The Las Vegas Sun reports ( two veterinarians moved onto the rural property in 2006 and housed kangaroos and wallabies. They added animals and tours over the years, grabbing the attention of Clark County and the Southern Nevada Health District.

The two groups decided in January 2014 to close the nonprofit Roos-N-More Zoo, which is unaccredited and lacks zoning for exotic animals.

Neighbors like Linda Dey say the zoo causes noise and attracts flies.

"The quiet was gone, replaced by flies and the screeching of unknown animals on the other side of the wall," Linda Dey said. "We don't want to live next to a zoo."

Meanwhile, hundreds of others have raised money to support Roos-N-More.

Veterinarians Valerie and Jay Holt are trying to keep the facility open.
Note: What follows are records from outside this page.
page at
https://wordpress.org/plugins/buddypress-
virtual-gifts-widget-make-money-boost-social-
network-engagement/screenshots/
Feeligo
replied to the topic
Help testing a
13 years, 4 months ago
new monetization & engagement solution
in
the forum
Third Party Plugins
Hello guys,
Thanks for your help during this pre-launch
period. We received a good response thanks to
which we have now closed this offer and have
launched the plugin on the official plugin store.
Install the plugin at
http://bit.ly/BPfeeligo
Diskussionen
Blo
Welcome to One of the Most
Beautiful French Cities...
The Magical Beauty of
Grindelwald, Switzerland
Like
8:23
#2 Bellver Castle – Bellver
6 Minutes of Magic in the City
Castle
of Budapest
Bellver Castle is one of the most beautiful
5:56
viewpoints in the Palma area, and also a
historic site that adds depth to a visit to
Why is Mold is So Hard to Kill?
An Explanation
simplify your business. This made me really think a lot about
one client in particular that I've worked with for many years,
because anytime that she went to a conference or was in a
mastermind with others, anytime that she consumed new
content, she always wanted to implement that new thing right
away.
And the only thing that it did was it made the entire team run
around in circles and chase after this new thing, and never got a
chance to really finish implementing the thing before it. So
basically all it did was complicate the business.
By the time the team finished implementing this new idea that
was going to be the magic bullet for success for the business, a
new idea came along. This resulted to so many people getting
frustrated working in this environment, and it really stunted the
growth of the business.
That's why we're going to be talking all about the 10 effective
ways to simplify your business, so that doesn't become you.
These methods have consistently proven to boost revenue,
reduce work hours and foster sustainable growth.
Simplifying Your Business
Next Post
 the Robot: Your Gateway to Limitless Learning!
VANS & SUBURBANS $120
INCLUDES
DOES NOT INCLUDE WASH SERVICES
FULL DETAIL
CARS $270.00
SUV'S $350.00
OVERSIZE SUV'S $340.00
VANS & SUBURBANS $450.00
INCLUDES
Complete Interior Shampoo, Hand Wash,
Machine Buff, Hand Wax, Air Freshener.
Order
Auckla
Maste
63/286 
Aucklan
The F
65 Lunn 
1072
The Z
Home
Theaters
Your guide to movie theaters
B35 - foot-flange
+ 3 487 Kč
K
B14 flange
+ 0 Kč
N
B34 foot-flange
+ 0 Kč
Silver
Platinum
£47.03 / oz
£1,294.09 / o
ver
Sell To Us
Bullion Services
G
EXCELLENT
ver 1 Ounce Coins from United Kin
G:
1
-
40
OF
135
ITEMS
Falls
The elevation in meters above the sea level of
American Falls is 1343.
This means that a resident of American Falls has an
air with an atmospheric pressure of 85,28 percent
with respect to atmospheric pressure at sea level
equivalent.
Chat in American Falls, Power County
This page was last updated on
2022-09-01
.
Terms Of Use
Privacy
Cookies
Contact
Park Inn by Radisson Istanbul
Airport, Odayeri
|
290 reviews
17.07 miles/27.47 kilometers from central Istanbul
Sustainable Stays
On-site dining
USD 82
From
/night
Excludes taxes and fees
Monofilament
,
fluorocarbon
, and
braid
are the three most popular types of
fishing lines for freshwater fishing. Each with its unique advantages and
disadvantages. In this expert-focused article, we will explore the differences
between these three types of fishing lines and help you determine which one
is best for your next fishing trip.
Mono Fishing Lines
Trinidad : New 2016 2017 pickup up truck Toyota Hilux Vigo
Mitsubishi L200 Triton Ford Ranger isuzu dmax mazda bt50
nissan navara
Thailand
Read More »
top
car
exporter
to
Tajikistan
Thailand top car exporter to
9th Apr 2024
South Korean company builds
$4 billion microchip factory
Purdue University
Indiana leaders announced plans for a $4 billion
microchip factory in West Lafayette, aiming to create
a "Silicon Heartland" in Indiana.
They've applied for permitting and spent money to improve the facility.

"I tell people I don't need Alcoholics Anonymous, I need Animals Anonymous," Valerie said.

Commissioner Mary Beth Scow requested the Holt's recently-denied use permit be reconsidered on Sept. 2.

"I don't think we quite got our arms around what the issues were," Scow said.

Commissioner Steve Sisolak says if the permit is to be granted, he would want to limit how many animals the Holts can house as well as prohibit breeding.

"Somebody has got to get a handle on what's allowed there," he said. "How far do you go with this?"

If not, the Holts have to get rid of the animals on the property, which has grown to about 200 exotic creatures.

"It feels like having to put your children up for adoption," Valerie said.

The Lion Habitat Ranch in Henderson saw similar regulatory issues this year and stayed open with the help of an attorney, whom the Holts recently hired to represent them.